If you tried to geocode the IP address in notebookIPaddress, the result may surprise you. If the notebook and the python process associated with it is running on a server hosted in the cloud. In some cases, the response may often be empty as the location of the IP address is unknown - the physical location of the IP address may be hard to pin down if the servers they are assigned to are floating in the cloud!

Activity 6.25 - Reverse geocoding a postcode#

Reverse geocoding refers to the ability to go from a geocoded location, represented as a latitude/longitude pair, for example, back to an address or location.
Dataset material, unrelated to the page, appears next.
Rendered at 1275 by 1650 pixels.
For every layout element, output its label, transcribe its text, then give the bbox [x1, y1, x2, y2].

The postcodes.io service supports reverse geocoding by accpeting a latitude/longitude pair and returning the postcode area associated with it, along with a data about other admonistrative gepgraphy regions that the location falls within.

#Use the OU Walton Hall Location
lat, lon = (52.0250, -0.7084)
r=requests.get('https://api.postcodes.io/postcodes?lon={lon}&lat={lat}'.format(lon=lon,lat=lat))
r.json()

One thing to note from this response is that it actually returns two locations. We can write a simple bit of Python code to iterate through the results list and pull out the postcodes.
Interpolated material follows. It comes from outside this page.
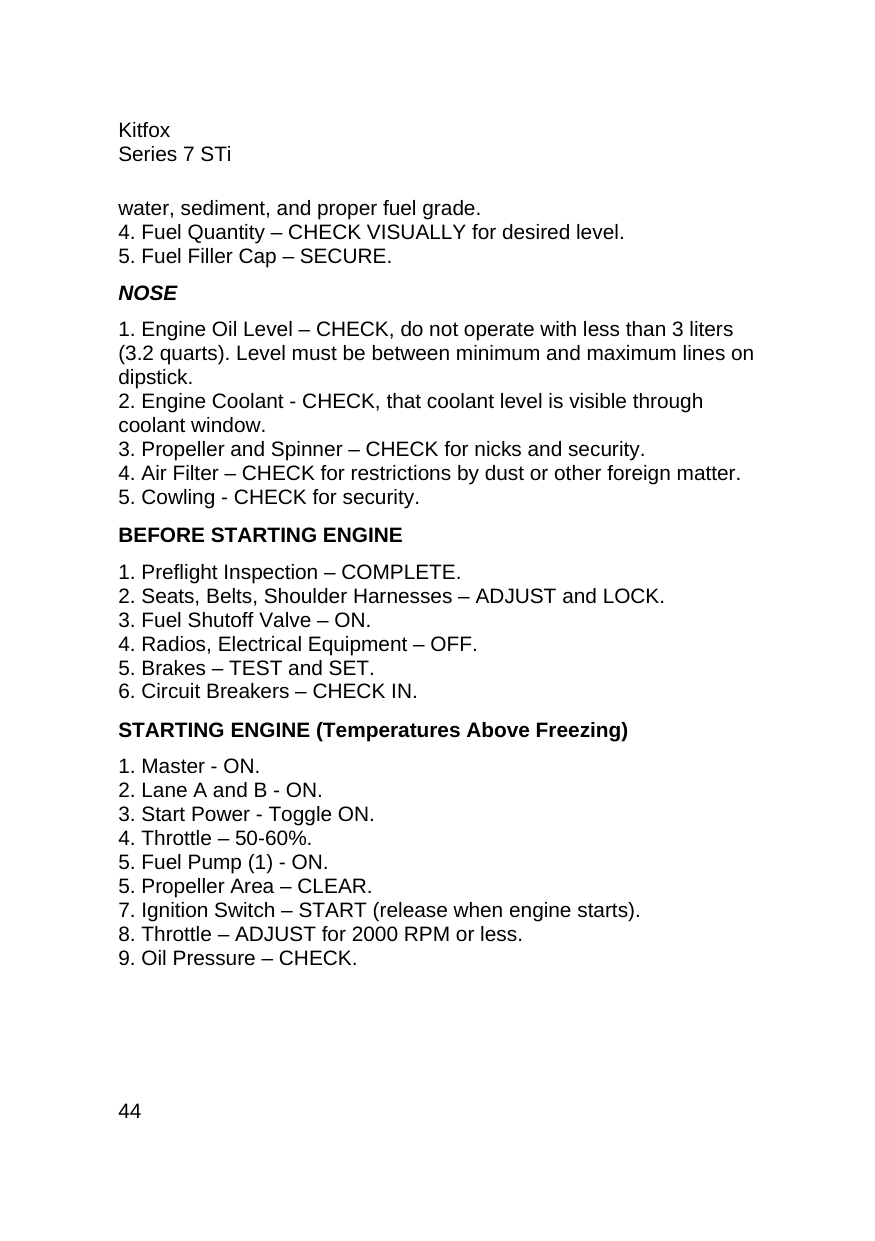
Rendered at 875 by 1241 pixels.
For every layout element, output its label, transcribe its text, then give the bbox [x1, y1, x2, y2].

#Test - can we retrieve the postcode from the first item (list index 0) in the results list?
r.json()['result'][0]['postcode']
#Iterate through all the results
for result in r.json()['result']:
    print(result['postcode'])

Finally, let’s create a function to display the postcode(s) associated with a supplied latitude, longitude pair.

def get_postcode_from_latlon(lat, lon):
    ''' Use the postodes.io API to retrieve postcodes for a location'''
    
    r=requests.get('https://api.postcodes.io/postcodes?lon={lon}&lat={lat}'.format(lon=lon,lat=lat))
    
    #Parse the JSON response
    json = r.json()
    
    #Extract the results list
    results = json['result']
    
    #Create an empty list to hold the postcodes
    postcodes = []
    
    #Iterate through the results
    for result in results:
        #Extract the postcode
        postcodes.append(result['postcode'])
        
    return postcodes
get_postcode_from_latlon(lat, lon)

Summary#

In this notebook, you have learned how to geocode several different sorts of location identifer - postcodes, postal addresses and IP addresses.

You have also seen how we can take the JSON data returned from the geolocation services and parse it as python dict that we can then start to work as data, for example, by plotting markers associated with identified locations on an interactive map.